Zemeckis Ready for Another Mo-Cap Christmas with 'The Nutcracker'
Though his latest motion capture animated adaptation of "A Christmas Carol" has just been released in theaters, director Robert Zemeckis is already looking to the future with another beloved Christmas tale. This time he plans a motion-capture version of "The Nutcracker," avoiding an attempt at adapting the ballet by Tchaikovsky and going directly for the original story (actually titled "The Nutcracker and the Mouse King").
The story, for those few who don't know of it, involves a toy nutcracker coming to life and taking a young girl named Marie on an adventure in which he battles the evil and totalitarian Mouse King.
Slash Film says about the story:
"It’s a fantasy yarn which I read as a combination of moral fable and political satire and which drips with threat and dark malice. Already we’ve had at least three versions brought to the cinema - once in stop-motion, once in cel-animation, and just this year in live action"
Though I haven't yet seen Zemeckis' interpretation of "A Christmas Carol," this already sounds very interesting to me.
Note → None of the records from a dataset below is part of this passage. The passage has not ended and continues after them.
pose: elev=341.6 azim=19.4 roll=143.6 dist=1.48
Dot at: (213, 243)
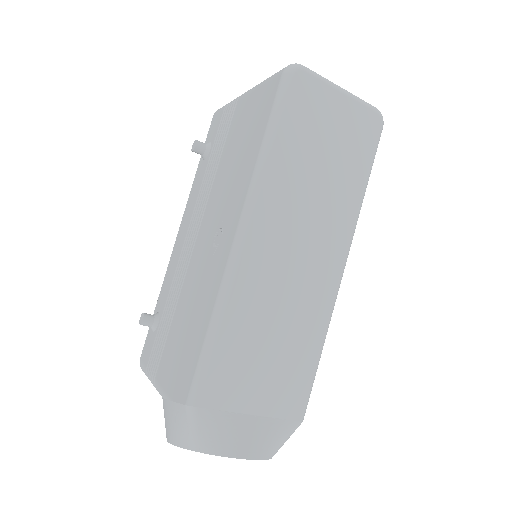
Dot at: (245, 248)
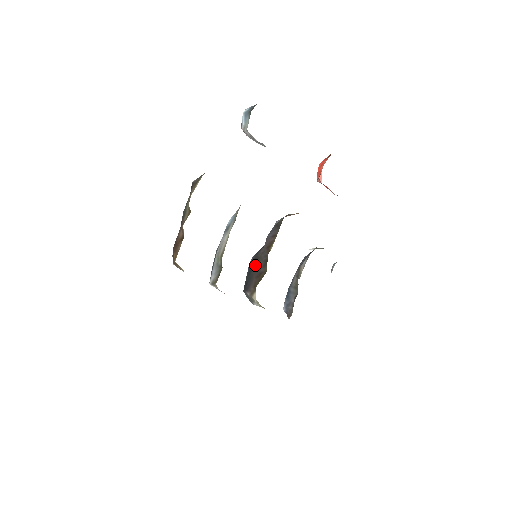
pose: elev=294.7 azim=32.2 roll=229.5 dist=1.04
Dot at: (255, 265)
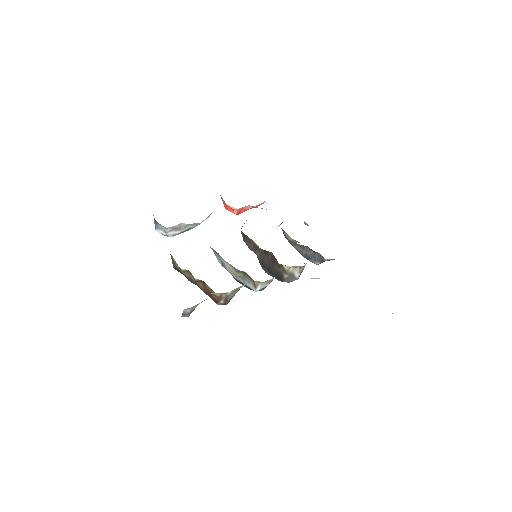
Dot at: (267, 266)
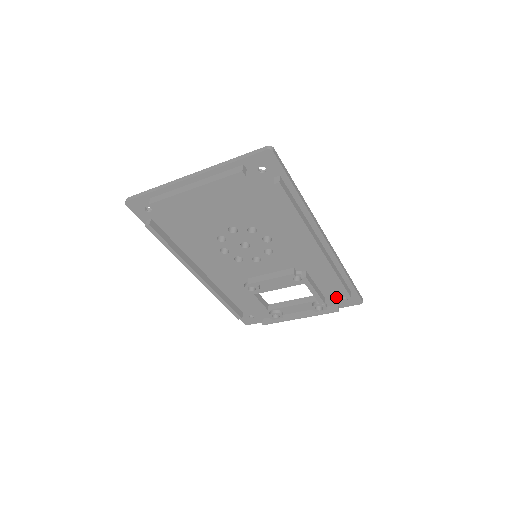
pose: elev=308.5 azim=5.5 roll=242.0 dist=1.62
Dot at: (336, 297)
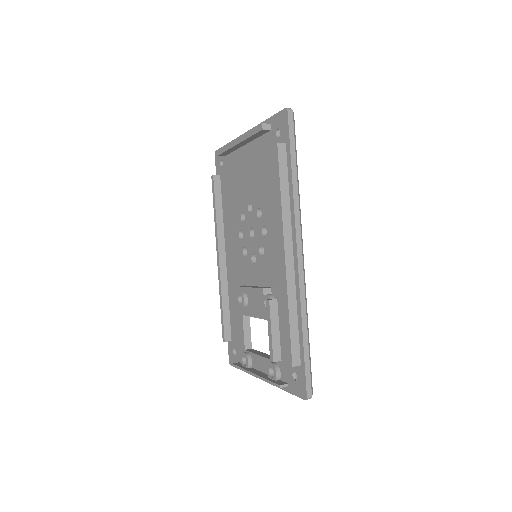
Dot at: (289, 367)
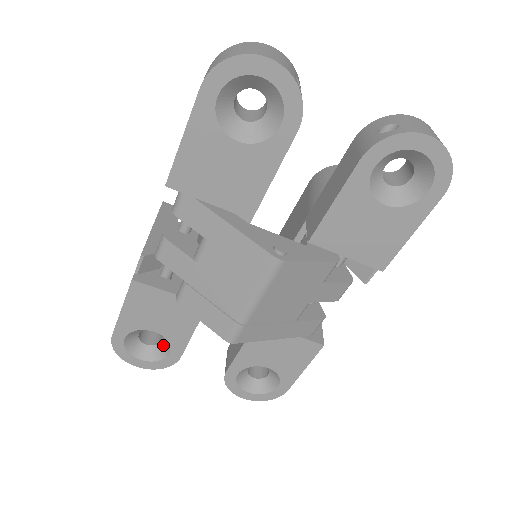
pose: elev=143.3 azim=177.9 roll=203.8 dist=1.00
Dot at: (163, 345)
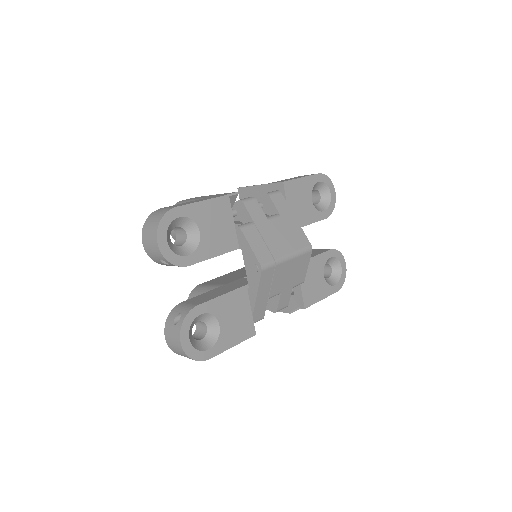
Dot at: (183, 249)
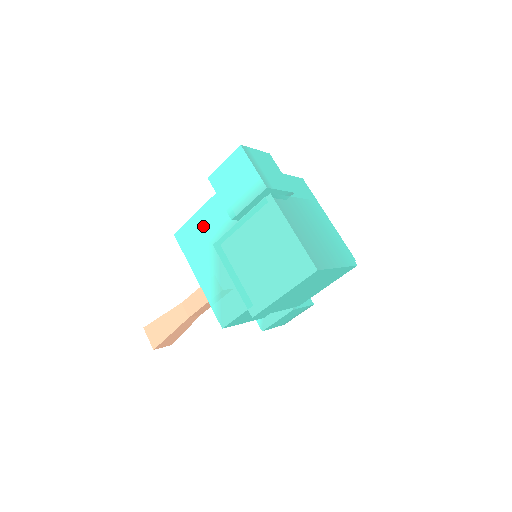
The story has always fascinated me, but I didn't think any of the adaptations ever quite got it right, and with Zemeckis using his go-to technology (which I felt worked rather well in "Beowulf" and "The Polar Express"), this might be just what the story needs to be faithfully brought to the big screen.
While I'd be infinitely more interested in seeing Zemeckis return to the kind of things he did in the '80s (which he'll do to some degree with his upcoming "Roger Rabbit" sequel), it'll be good to see what his mo-cap technique can do with unique things like this and his planned remake of "Yellow Submarine."